• Task to carry out
Going through the data, count each line that has the word "بسته". Reply with the total and nothing more.

• Extracted entries
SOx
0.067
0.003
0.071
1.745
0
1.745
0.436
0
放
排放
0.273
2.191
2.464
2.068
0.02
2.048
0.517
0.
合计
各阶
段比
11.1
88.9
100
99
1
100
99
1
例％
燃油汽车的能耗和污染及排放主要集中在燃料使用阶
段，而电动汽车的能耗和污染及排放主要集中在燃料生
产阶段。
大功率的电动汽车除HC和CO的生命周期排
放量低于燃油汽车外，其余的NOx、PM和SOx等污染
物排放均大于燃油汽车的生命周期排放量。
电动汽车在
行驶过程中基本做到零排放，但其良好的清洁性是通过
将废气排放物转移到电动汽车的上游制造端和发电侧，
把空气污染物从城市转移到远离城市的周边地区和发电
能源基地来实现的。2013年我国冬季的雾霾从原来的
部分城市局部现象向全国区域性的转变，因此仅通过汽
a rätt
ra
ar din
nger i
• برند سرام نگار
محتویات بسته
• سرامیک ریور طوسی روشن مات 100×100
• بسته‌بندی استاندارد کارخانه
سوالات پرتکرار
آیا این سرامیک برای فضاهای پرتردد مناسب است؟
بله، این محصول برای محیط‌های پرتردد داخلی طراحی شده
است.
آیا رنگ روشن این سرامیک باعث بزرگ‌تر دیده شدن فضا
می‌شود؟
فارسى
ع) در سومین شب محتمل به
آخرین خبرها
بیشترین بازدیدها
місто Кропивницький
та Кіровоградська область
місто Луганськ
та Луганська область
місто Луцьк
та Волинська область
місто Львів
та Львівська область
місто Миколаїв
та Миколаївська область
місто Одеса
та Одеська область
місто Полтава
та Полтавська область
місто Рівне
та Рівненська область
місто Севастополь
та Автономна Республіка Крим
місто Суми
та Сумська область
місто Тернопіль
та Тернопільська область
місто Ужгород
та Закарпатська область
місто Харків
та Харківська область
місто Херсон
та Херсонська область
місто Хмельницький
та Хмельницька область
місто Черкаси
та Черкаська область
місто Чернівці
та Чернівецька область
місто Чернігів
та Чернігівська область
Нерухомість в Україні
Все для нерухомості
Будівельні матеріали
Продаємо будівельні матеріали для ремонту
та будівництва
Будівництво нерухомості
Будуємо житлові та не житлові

• Problem solution
2